About the Series
Dean Steelman is excited to announce the inaugural year of the Dean’s Lecture Series. These quarterly lectures are intended to highlight the exciting research at the Nicholas School, and engage interdisciplinary researchers in a discussion around innovative science. Invited lecturers may choose to present a big picture of their research program, or do a Research in Progress lecture – the goal is to share our innovation with our research community.
What's Next for Water, Conflict and Environmental Peacebuilding?
Water has played a prominent role in the study of environmental conflict and peacebuilding. Drawing upon two decades of research on water cooperation and conflict, this talk will survey the ways in which water and associated infrastructure have played a critical role in the different phases of the conflict cycle, including the weaponization of water during conflict as well as the need for addressing access to clean water for creating sustainable livelihoods. While the emphasis is on water and associated infrastructure, scholarship and practice in environmental conflict and peacebuilding recognizes the importance of examining the linkages to other sectors, including energy, agriculture, and health. Through highlighting ongoing research on protracted conflicts in Middle East and North Africa, this talk will thus lay out the ways in which modern warfare has destroyed water, energy and agricultural infrastructures, further undermining livelihoods, forcing mass displacement and exacerbating humanitarian crises. Lastly, the talk will conclude with lessons learned for water, conflict prevention, and peacebuilding efforts in a changing climate.
This event was held Wednesday, November 17, 2021 at 3:00 PM, ET.
Restoration Revolution in Marine Ecosystems
The UN has declared 2020-2030 the decade of ecosystem restoration.

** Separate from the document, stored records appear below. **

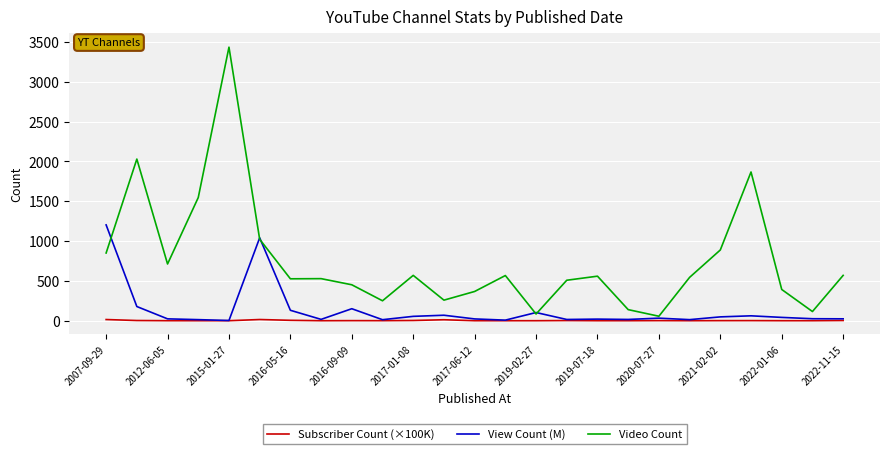

Does the chart display data point markers on the line(s)?

No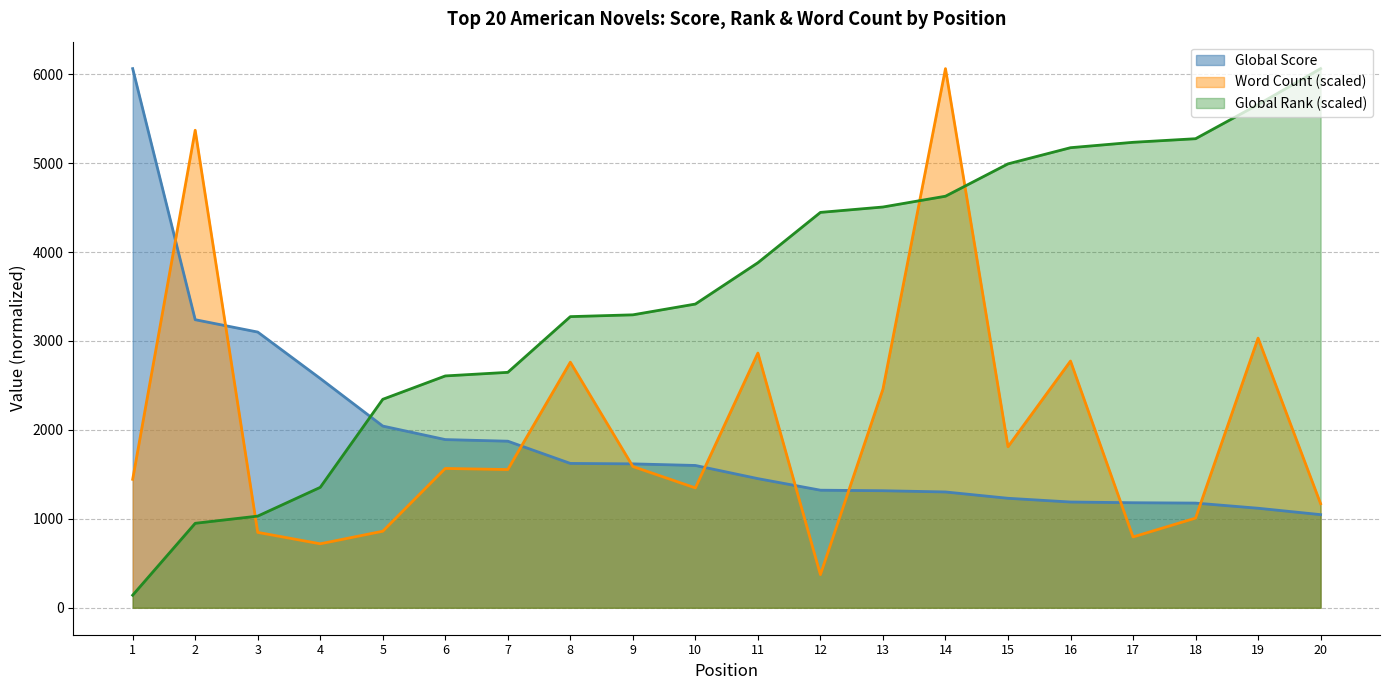

What is the value of the Global Rank point at the 20th from the left?

6062.0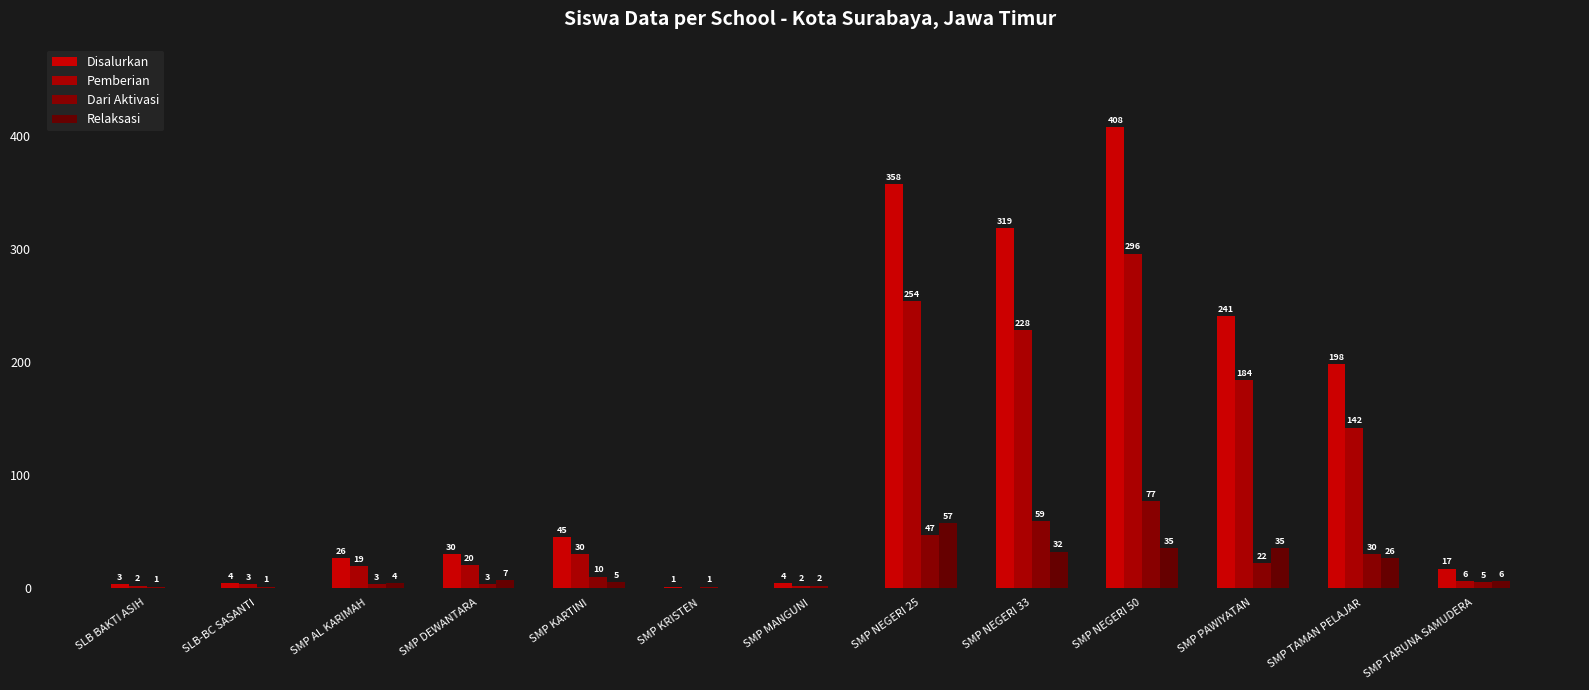

What is the greatest value displayed?

408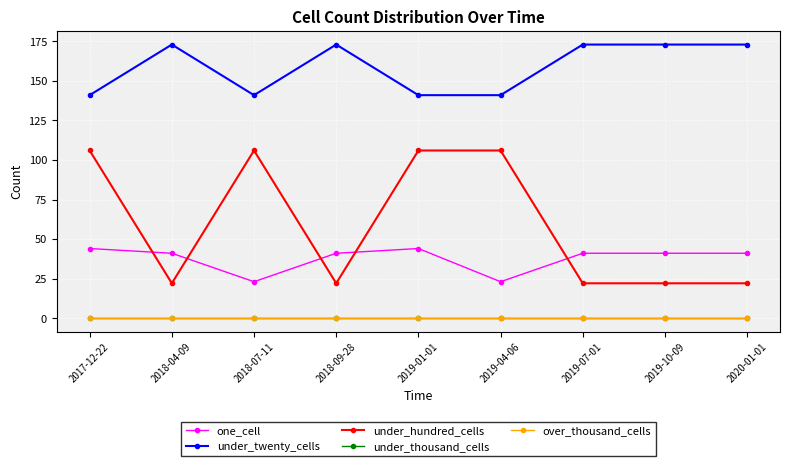

Which category has the lowest value in the under_twenty_cells series?

2017-12-22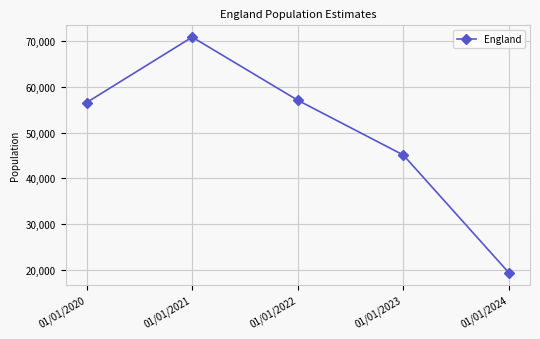

Read the value at 01/01/2020, to the nearest 50.

56600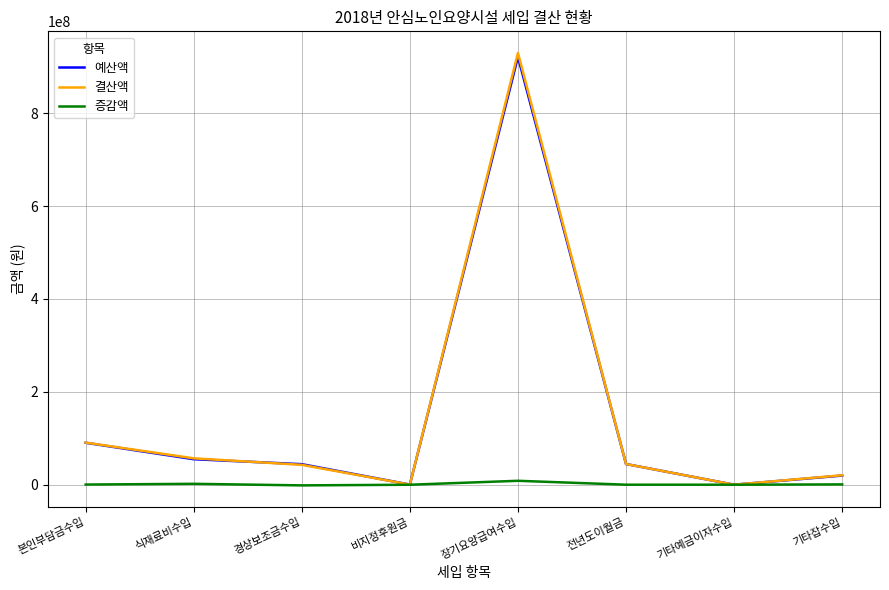

At which label is 결산액 closest to 464952304?

본인부담금수입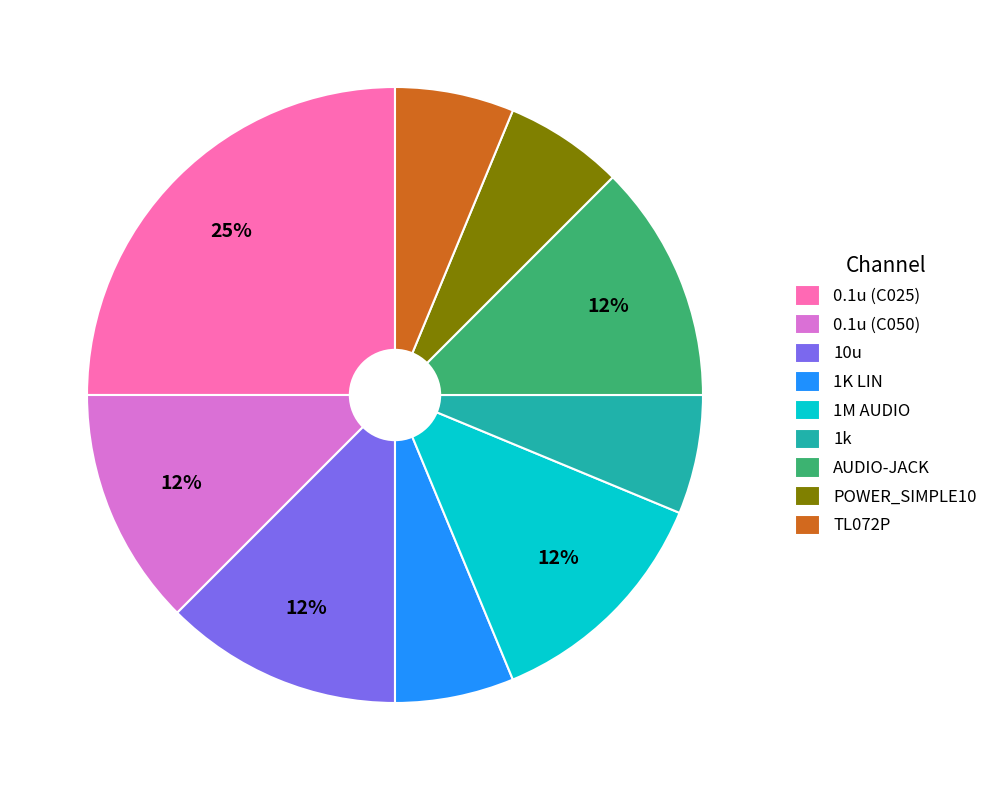

How many segments does this pie chart have?

9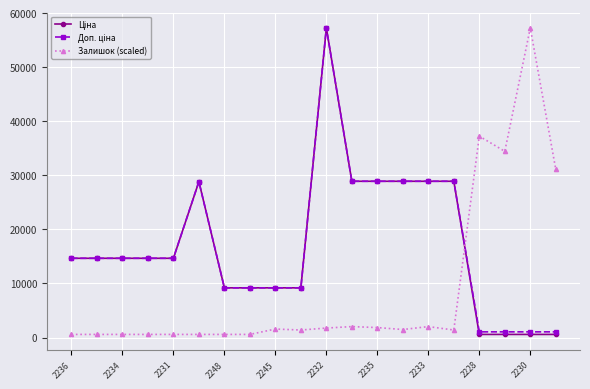

What is the value of the Залишок (scaled) point at the 20th from the left?

31075.9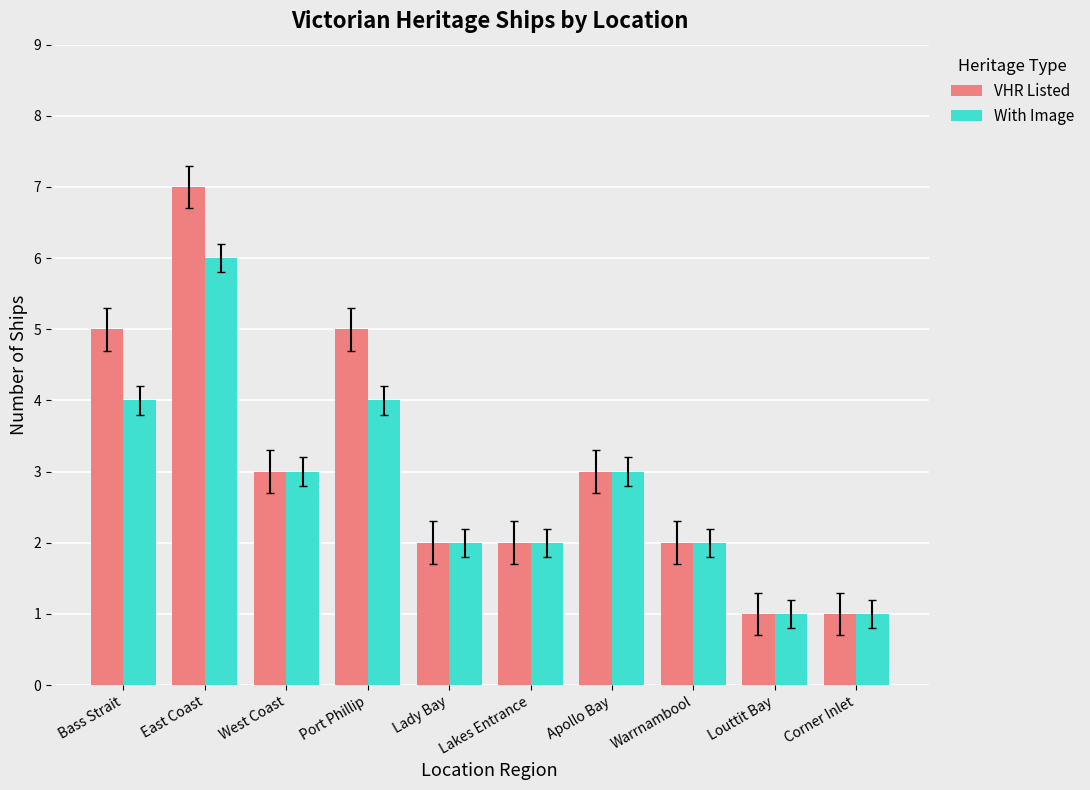

What is the label of the 10th bar from the left?

Corner Inlet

In response, nations around the world are setting ambitious targets for re-growing lost ecosystems. For restoration to answer this challenge, it must increase in efficiency quickly. In marine systems, the current paradigm prescribes restoring ecosystems by reducing environmental stress (for example, pollution) and avoiding competition between outplants. Using field experiments and synthesis, Dr. Silliman shows that designs that additionally focus on harnessing mutually beneficial species interactions have the potential to increase restoration yields and success 1-5x, at little or no extra cost, and greatly increase climate stress thresholds in outplants. These cost-reducing advances, along with industrialization of marine seed production and dispersal, can fundamentally change success of coastal habitat restoration worldwide. These advances, however, are just the beginning of what is needed. Dr. Silliman proposes the beginning of a new transdisciplinary field of ecosystem cultivation that, he argues, can subsume restoration science and catalyze an intellectual revolution that rapidly brings into reality widespread cultivation of ecosystems in both natural and human-dominated systems in the Anthropocene.
Biodiversity Confronts Climate Change in the Big-Data Era: Promise and Pitfalls for Understanding and Anticipating Change
The emergence of large monitoring networks and expanding quantitative methods can improve our understanding of how biodiversity is changing and why. Environmental scientists are getting better at describing the direct effects of climate change on individual organisms and populations. How to put these direct effects together into models for community change remains a serious challenge. Using forest regeneration as an example, Dr. Clark will discuss how data and models can exploit millions of observations, hundreds of thousands of individuals, and hundreds of species, to understand the indirect effects that control biodiversity change. In fact, indirect effects emerge as key variables governing biogeographic variation in forest change.